→ **Aim of the task**:
Print the records below exactly, starting with the line that contains "Do LV_6266-168_1_2_load_19 and" and going on through the end of the records. Leave the pictures out of your answer.

── Dataset

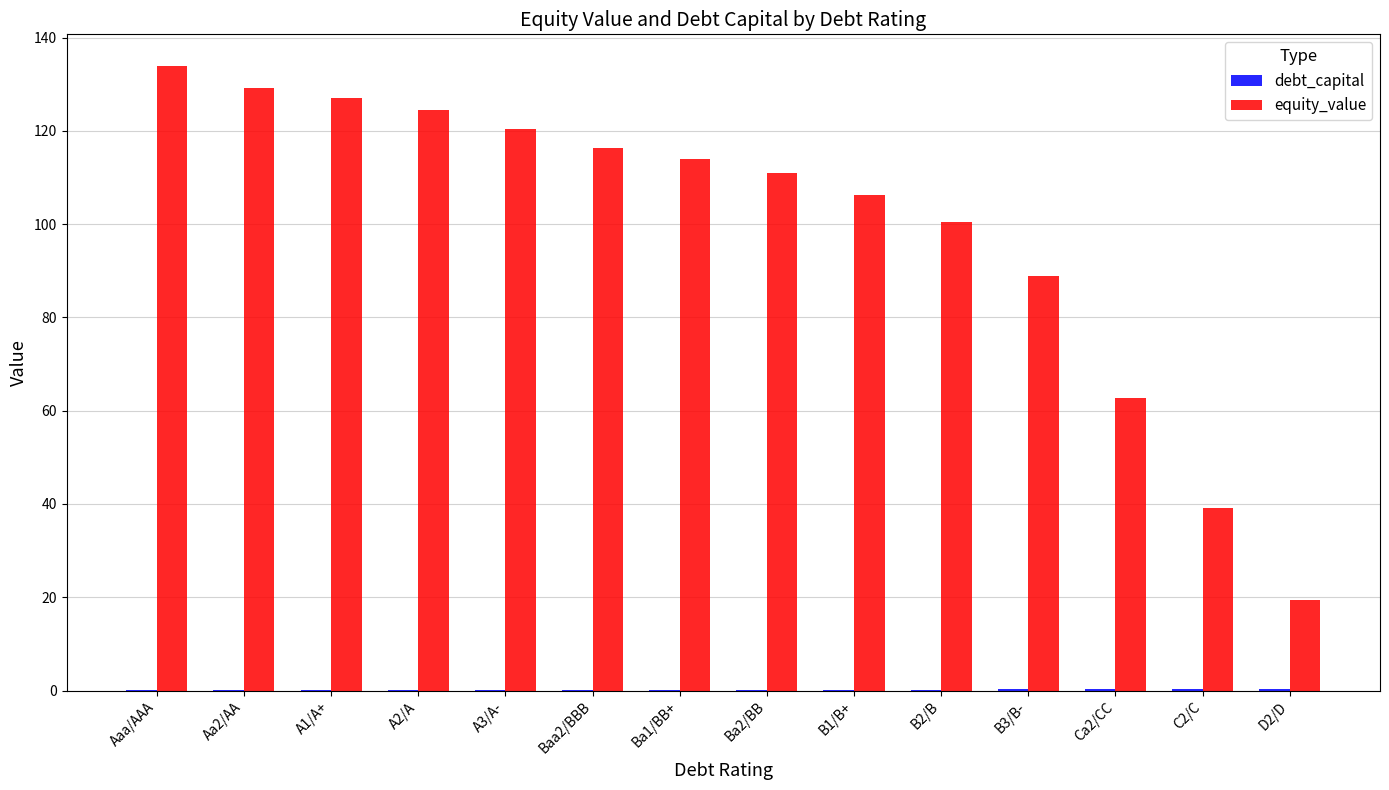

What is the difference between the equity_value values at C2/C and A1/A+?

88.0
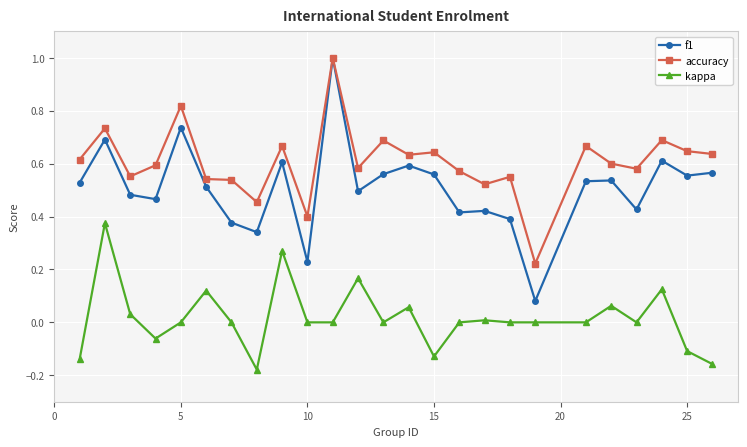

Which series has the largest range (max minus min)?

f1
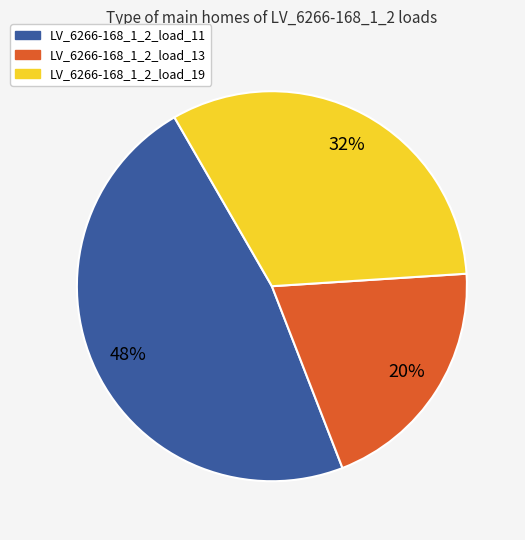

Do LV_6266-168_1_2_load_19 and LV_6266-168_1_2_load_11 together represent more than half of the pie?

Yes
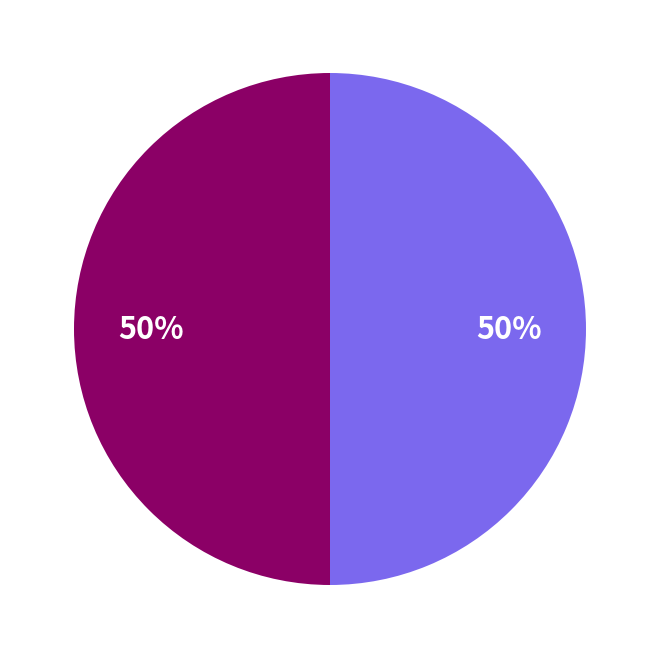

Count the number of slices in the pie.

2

────

→ **Answer for this exercise**:
Do LV_6266-168_1_2_load_19 and LV_6266-168_1_2_load_11 together represent more than half of the pie?

Yes

Count the number of slices in the pie.

2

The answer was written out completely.